Déménagement

Huit heures du matin, mon sac est prêt, j’al­lume la radio: il n’est ques­tion que des atten­tats qui ont eut lieu dans la nuit à Paris. J’ai ren­dez-vous en début d’après-midi à Mar­seille pour une lec­ture de Cas­sa­tions - j’an­nule. Mon édi­teur, instal­lé en Nor­mandie, voy­ageait la veille. Blo­qué par les mil­i­taires à la gare de Lyon Part-Dieu, il est resté sur les quais pen­dant trois heures avec quelques mil­liers d’autres pas­sagers. Il com­prend. Il se débrouillera. Quand il n’écrit pas de la poésie, il est ingénieur astro­nau­tique, il lance des satel­lites. Ses mis­sions l’amè­nent en Afrique. “C’est un drame, me dit-il, le con­ti­nent est en dan­ger, tout s’ef­fon­dre. En quar­ante ans, je n’avais jamais us pareille détresse!” J’éteins la radio, cache le télé­phone sous le canapé du salon, me recouche. Au réveil, même soleil éblouis­sant. Je com­mence les car­tons du démé­nage­ment. Pou­voir rester ici, à Fri­bourg, plutôt que de m’embarquer pour Mar­seille, me réjouit. Bil­lets d’hô­tel et de train, plan de voy­age et adresse de la librairie, tout passe à la poubelle. Je déplie un pre­mier car­ton, le con­solide avec du scotch. Récupéré rue du Criblet, dans la zone com­merçante, il a con­tenu des crus­tacés importés de Da-Nang. Les Pré­socra­tiques, Horkeimer, Slo­ter­dijk; je le rem­plis de livres. Puis j’aperçois une crevette. Petite, sèche mais odor­ante. Machine arrière, je ressors les vol­umes, chif­fonne les cou­ver­tures, remets en bib­lio­thèque. Puis je jette le car­ton par-dessus la balustrade du bal­con, en choisit un autre, pris der­rière Délifrance celui-là. Je le véri­fie et recom­mence l’opéra­tion: Les Pré­socra­tiques, Horkeimer… A midi, trois étagères sont vides. C’est l’heure du jour­nal. Cent-vingt morts.

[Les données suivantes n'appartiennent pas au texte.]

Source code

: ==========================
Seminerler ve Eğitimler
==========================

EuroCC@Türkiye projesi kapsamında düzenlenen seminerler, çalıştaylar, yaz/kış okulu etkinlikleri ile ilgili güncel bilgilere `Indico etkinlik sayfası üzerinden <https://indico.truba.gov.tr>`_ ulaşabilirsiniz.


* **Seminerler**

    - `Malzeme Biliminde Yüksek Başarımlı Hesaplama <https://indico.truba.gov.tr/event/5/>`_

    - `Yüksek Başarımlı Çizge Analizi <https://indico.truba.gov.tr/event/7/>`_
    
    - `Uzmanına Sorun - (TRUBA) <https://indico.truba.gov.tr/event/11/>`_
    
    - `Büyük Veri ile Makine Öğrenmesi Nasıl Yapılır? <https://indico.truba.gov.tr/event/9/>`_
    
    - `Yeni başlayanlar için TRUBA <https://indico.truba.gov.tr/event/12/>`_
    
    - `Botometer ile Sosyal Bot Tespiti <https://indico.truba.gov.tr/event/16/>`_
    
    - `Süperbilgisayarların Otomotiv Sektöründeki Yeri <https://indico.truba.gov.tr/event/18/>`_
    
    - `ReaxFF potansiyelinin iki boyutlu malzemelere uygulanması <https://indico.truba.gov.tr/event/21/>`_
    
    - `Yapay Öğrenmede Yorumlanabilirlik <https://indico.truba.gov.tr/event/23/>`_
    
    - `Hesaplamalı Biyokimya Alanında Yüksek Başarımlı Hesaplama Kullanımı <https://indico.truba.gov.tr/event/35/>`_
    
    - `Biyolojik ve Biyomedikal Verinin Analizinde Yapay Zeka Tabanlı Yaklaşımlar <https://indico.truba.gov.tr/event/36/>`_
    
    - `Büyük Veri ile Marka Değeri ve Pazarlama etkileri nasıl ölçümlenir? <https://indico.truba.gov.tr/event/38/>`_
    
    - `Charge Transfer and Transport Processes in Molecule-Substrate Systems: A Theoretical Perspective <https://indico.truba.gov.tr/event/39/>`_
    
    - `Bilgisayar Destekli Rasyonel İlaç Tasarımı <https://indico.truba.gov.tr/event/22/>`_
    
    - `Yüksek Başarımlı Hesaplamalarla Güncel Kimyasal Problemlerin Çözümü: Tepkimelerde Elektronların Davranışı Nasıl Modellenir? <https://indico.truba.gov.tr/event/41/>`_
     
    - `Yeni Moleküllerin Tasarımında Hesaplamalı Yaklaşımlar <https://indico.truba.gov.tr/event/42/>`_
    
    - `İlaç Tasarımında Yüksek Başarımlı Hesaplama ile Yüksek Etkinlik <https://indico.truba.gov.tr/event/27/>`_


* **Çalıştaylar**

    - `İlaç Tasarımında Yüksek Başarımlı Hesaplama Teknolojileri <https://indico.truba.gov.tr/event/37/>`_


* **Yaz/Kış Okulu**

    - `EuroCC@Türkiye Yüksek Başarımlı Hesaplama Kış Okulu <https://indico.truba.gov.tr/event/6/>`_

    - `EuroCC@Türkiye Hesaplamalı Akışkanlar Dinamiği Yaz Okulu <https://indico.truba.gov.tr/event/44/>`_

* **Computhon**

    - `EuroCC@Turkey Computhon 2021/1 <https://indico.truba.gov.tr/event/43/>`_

Deux jours plus tard, je reçois C. Nous tra­vail­lons sur son man­u­scrit. Pornogra­phie et scènes de meubles. Le soir, Mon­père et sa femme Zara s’in­stal­lent dans notre cham­bre à couch­er. Zara rem­plit le frig­ori­fique de saucis­sons, de fro­mages, de yoghurts. Son télé­phone sonne. Elle répond en Hon­grois.
- Où sont-ils? Demande Mon­père.
- A Graz!
Puis, juste avant de se souhaiter bonne nuit:
- Apelle-les une dernière fois!
- Il sont encore à 400 kilo­mètres, dit Zara.
Je pré­pare trois lits dans la cham­bre des enfants, écoute une dernière fois les nou­velles de France.
A deux heures du matin, j’en­tends remuer dans le jardin. C’est Zara. En robe de cham­bre, chaussée de bottes de caoutchouc, un bon­net sur la tête, elle guide les démé­nageurs hon­grois. Leur camion blanc est garé devant l’école.